5 Replies Latest reply: Nov 6, 2014 9:20 AM by julez RSS

    Virtualized Exchange DAG Failover During VM Snapshot

    julez Adventurer

      This question is for anyone running a virtualized 2010 or 2013 Exchange DAG and leveraging snapshots of the actual datastores the VM is located on.

       

      In our environment we run a couple Exchange 2013 DAG members and take an array snapshot of the datastores those members are on.  When the snapshot is taken like all snapshot/backup systems that leverage VMware snapshot technology, VMware takes a snapshot.  When the VMware snapshot occurs it causes a DAG failover.  I've gone through and read several blog entries about changing cluster delays etc... to eliminate that issue.

       

      None however seem to stand out any more than the Veeam article here.

      KB1744: Tips for DAG Exchange Backup and Replication in vSphere

       

      Granted we aren't leveraging Veeam, but again like I said above Nimble and more or less everyone who leverages VMware for backups and snaps leverages it about the same way.

       

      So...
      Question 1, has anyone else seen similar behavior and how did you fix it?
      Question 2, the 5th line in that Veeam KB above talks about snapshot.maxConsolidateTime being reduced to 1 second to stun the VM.  The up side to this of course is that it decreases that stun time the VM would have to be stunned.  The down side is it doesn't give the array near as long as the default 6 seconds VMware makes that value and could cause the array to fail the snapshot if it doesn't have enough time to complete the snap.  So do the Nimble engineers see any problem with this?

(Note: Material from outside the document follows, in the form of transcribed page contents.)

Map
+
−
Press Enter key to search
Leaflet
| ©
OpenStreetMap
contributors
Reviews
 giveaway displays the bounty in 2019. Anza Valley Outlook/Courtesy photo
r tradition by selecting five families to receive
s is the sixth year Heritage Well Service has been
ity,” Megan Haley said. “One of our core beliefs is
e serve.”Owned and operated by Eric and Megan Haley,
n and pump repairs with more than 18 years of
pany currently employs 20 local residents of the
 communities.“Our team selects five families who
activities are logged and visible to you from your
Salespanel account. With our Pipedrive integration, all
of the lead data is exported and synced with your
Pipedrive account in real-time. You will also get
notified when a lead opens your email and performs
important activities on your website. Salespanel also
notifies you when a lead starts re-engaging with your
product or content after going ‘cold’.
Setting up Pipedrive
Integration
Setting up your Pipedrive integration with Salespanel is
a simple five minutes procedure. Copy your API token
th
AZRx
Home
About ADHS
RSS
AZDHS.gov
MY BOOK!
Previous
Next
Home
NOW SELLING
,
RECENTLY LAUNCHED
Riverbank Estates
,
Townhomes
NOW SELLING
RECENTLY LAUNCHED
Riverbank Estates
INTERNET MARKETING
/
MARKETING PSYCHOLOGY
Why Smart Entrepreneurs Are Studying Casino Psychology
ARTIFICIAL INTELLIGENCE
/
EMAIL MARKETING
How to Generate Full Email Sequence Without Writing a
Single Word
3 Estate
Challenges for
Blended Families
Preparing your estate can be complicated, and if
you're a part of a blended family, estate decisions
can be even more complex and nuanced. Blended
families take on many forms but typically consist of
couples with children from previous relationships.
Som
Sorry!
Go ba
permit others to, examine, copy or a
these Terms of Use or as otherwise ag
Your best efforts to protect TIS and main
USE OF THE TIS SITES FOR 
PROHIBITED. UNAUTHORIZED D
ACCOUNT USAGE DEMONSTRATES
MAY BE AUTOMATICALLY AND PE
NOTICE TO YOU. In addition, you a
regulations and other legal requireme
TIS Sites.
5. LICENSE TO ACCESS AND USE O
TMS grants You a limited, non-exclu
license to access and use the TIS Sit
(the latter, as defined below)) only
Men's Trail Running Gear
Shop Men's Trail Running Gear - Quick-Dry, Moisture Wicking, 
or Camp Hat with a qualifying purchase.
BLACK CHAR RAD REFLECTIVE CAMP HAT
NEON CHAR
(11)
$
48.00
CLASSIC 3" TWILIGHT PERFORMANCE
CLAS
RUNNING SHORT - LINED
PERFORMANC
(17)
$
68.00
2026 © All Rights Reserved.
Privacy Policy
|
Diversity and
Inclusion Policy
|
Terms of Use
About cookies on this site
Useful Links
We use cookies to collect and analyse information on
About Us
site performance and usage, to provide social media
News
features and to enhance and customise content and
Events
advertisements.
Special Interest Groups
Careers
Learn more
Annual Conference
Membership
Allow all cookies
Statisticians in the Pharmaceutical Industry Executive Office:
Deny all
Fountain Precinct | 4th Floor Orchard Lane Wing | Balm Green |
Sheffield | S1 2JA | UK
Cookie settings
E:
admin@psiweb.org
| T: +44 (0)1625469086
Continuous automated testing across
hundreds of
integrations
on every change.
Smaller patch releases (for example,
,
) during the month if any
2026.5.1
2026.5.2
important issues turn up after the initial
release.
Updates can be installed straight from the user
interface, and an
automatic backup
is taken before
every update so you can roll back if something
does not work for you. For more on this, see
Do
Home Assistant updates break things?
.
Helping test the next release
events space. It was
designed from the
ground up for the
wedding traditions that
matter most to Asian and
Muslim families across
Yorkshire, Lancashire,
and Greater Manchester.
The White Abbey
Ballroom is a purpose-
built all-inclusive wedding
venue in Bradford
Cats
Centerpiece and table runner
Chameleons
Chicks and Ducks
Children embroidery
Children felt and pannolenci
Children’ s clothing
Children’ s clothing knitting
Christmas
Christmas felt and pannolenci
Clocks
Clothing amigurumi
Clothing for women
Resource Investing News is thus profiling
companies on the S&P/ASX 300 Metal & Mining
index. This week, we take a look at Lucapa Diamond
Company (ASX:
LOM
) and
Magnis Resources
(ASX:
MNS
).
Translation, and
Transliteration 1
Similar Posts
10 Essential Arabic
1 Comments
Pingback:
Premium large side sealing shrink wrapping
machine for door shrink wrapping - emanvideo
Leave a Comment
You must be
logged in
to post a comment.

        • Re: Virtualized Exchange DAG Failover During VM Snapshot
          valdereth Adventurer

          How about protecting the passive nodes with the vCenter synch template and the active nodes without the vCenter synchronization?

           

          I've seen agent based backup solutions run into the same problem, where the VSS snapshot that gets triggered causes a failover.  So its not entirely accurate to say that VMware snapshots are the cause. 

            • Re: Virtualized Exchange DAG Failover During VM Snapshot
              julez Adventurer

              There isn't really a "passive node" in this case, they all have active databases on them.  Database location shouldn't really matter as the volumes with those databases are not snapped during the VM snapshot, those are Windows iSCSI guest volumes and not VMDKs.  Ultimately the problem I'm sure is the fact that the timeout for the failover is the problem since DAG failover is touchy to say the least.  They don't always seem to failover, but have definitely done so more than a few times.

               

              But was curious as to what others have seen.

            • Re: Virtualized Exchange DAG Failover During VM Snapshot

              Q1 - Yep we had this feature when we upgraded to Exchange 2010 and took a backup. We resolved it by making those cluster changes to exchange (in the KB). A google search shows it's quite a common fix for anything that runs MS clustering (also fixed our SCOM ops mgr failover too)

              Q2 - I haven't set this and have no issues.